185 So. 2d 701 | Fla. | 1966

185 So. 2d 701 (1966)

Milton Edward FRETWELL, Jr., Petitioner,
v.
Louie L. WAINWRIGHT, Director, Division of Corrections, Respondent.

No. 35100.

Supreme Court of Florida.

April 27, 1966.

W.D. Frederick, Jr., Public Defender, and W. Quinten Nelson, II, Asst. Public Defender, for petitioner.

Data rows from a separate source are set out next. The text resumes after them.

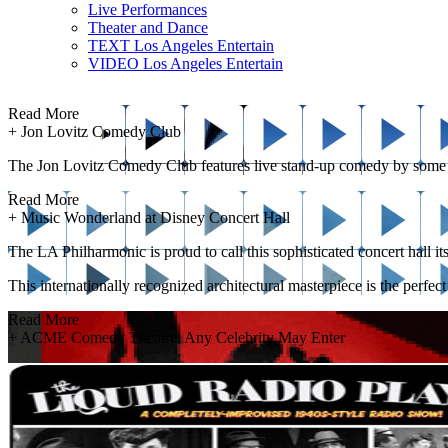
Live Performances
Theater and Dance
TEXT Los Angeles Entertain
VIDEO Los Angeles Entertain
Read More
+
Jon Lovitz Comedy Club
The Jon Lovitz Comedy Club features live stand-up comedy by some of th
Read More
+
Music Wonderland at Disney Concert Hall
The LA Philharmonic is proud to call this sophisticated concert hall i
This internationally recognized architectural masterpiece is the perfec
Read More
+
ACME Comedy Theatre: Any Celebrity May Enter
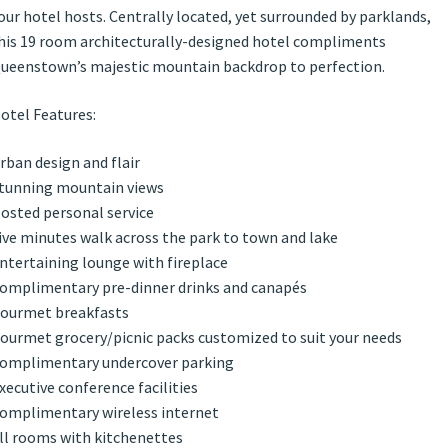
our hotel hosts. Centrally located, yet surrounded by parklands,
his 19 room architecturally-designed hotel compliments
ueenstown’s majestic mountain backdrop to perfection.
otel Features:
rban design and flair
tunning mountain views
osted personal service
ive minutes walk across the park to town and lake
ntertaining lounge with fireplace
omplimentary pre-dinner drinks and canapés
ourmet breakfasts
ourmet grocery/picnic packs customized to suit your needs
omplimentary undercover parking
xecutive conference facilities
omplimentary wireless internet
ll rooms with kitchenettes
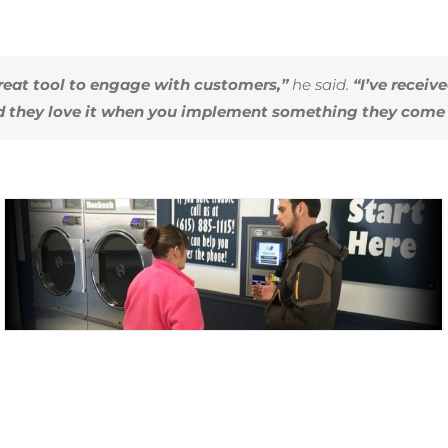
eat tool to engage with customers,”
he said.
“I’ve receiv
d they love it when you implement something they come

Earl Faircloth, Atty. Gen., and James G. Mahorner, Asst. Atty. Gen., for respondent.

PER CURIAM.

This cause is before us on petition for writ of habeas corpus attacking petitioner's conviction and sentence to forty years for robbery imposed on September 15, 1965, by the Criminal Court of Record of Orange County. We issued the writ and have considered the return of the Attorney General. It now appears that petitioner is presently serving an indeterminate sentence of six months to five years for armed robbery imposed April 9, 1965, by the Circuit Court of Volusia County.

Petitioner does not question the sentence he is presently serving and is not entitled on habeas corpus to attack the validity of a consecutive sentence he has not yet begun to serve. Byers v. Cochran, 143 So. 2d 319 (Fla. 1962).

Accordingly petition for writ of habeas corpus is discharged.

THOMAS, ROBERTS, DREW and CALDWELL, JJ, concur.

THORNAL, C.J., agrees to judgment.

ERVIN, J., concurs specially with opinion.

ERVIN, Justice (concurring specially).

I agree to the judgment herein. However, I think the discharge of the writ of habeas corpus should not be based upon the fact the Petitioner is not serving the judgment and sentence sought to be reviewed; instead, the writ should be discharged because it does not appear Petitioner's fundamental right of appeal was improperly denied, which is the primary issue submitted *702 by the writ. Petitioner's public-supplied counsel determined an appeal of the judgment of conviction sought to be reviewed here was frivolous. Subsequently the District Court of Appeal reviewed a transcript of the proceedings in the case and independently came to the same conclusion. It sua sponte quashed the appeal. See Carr v. State (Fla.App.2d, 1965), 180 So. 2d 381; Ellis v. United States, 356 U.S. 674, 78 S. Ct. 974, 2 L. Ed. 2d 1060, and Douglas v. People of State of California, 372 U.S. 353, 83 S. Ct. 814, 9 L. Ed. 2d 811.

When a petition for writ of habeas corpus or a Criminal Procedure Rule 1, F.S.A. ch. 924 Appendix, motion raises the question whether an appeal was improperly denied it seems to me the question should be directly decided on the propriety of the denial without the necessity of the Petitioner having to wait until he is in custody under the sentence involved.